7.0
- Band: MYLINGAR
- Durata: 00:45:27
- Disponibile dal: 17/04/2026
- Etichetta:
- Amor Fati Productions
“’Mylingar’ è il plurale di ‘myling’. Nel folklore scandinavo, il termine ‘myling’ indica lo spirito errante di un bambino non battezzato”.
Approcciare un disco come “Út”, terzo full-length da parte dell’enigmatico gruppo svedese, a sette anni di distanza dal precedente “Döda själar”, significa anzitutto sottoporsi a un test di resistenza fisica e mentale, nel segno di un ascolto doloroso, sfibrante e pensato per annichilire ogni forma di certezza o di punto di orientamento.
Un suono che sembra a tutti gli effetti provenire da una dimensione raccapricciante e ultraterrena, strisciato sul piano della realtà nella forma di un death-black in cui la dissonanza è il fine – e non semplicemente il mezzo – di un discorso inscindibile dall’operato di vari abomini underground dei Duemila.
Obbligatorio, quindi, scomodare la famigerata scuola australiana di Portal e Impetuous Ritual, così come i nomi di quegli adepti – Abyssal, Altarage, Irkallian Oracle – in grado di rileggerne in modo autorevole gli insegnamenti e di ritagliarsi a loro volta una posizione privilegiata all’interno del filone, per un disco che, se è vero che non appone un marchio personale e distintivo a certe formule, ne adotta il linguaggio con la sicurezza e la fluidità di chi lo ha compreso a fondo.
Un album che, come spesso accade in questi casi, va prima di tutto ‘capito’, accettando di farsi trapanare poco per volta il cranio e di percorrere una strada dove l’armonia è sostituita da stridori ineffabili dall’Abisso, ripetizioni a generare un senso di trance perverso, forme contorte su uno schermo mentale alterato dalla paranoia, per una tracklist la cui densità aumenta con il passare dei minuti fino a diventare quasi insostenibile.

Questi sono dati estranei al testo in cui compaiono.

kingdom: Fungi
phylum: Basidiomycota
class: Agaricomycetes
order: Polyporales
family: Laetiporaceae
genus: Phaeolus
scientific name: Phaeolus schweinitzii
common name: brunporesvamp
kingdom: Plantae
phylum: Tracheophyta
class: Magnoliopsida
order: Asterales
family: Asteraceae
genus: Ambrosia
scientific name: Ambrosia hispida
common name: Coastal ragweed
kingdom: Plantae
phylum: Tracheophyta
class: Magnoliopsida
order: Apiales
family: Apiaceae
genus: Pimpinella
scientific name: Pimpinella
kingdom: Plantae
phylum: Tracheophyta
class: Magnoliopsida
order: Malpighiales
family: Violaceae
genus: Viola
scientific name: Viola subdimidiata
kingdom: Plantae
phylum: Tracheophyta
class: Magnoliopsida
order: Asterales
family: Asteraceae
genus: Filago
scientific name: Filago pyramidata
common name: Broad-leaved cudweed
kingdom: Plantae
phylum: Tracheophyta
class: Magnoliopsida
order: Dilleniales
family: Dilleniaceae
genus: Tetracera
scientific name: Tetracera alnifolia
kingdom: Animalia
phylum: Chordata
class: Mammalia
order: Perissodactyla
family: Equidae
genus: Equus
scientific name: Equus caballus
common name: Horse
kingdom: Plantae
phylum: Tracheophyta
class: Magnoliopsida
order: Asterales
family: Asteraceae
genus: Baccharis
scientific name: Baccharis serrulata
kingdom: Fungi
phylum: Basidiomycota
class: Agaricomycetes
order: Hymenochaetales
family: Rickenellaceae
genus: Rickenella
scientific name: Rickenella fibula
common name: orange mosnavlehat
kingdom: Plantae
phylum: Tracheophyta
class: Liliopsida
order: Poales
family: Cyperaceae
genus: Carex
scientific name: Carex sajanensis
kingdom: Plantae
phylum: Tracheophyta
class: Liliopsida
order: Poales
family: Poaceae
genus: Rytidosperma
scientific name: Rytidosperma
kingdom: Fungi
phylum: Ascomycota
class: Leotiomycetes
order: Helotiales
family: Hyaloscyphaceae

Oltre al songwriting vero e proprio, sorta di magma in cui – più che i riff – a imporsi è puntualmente un’aria tetra e pesante, un’atmosfera sospesa da incubo noise o dark ambient, a giocare un ruolo cruciale in questo processo di annientamento sono anche delle scelte di produzione crudissime (in grado di erodere fino all’anima gli strumenti), e una prova al microfono fra le più deviate ascoltate in tempi recenti, il cui peso specifico non può davvero essere ignorato al momento di trarre un bilancio su questi quarantacinque minuti di rituale allucinatorio collettivo.
A fronte di una simile ‘mattonata’, è chiaro come citare un brano piuttosto che un altro diventi un esercizio superfluo: per sua stessa natura, infatti, il ritorno dei Mylingar è di quelli che invitano all’assimilazione totale; un continuum sonoro senza possibilità di appello, che consolida la visione del progetto nel circuito scandinavo più ostico e sfuggente in attesa che gli autori di “Apollyon”, un giorno o l’altro, riemergano dalle tenebre.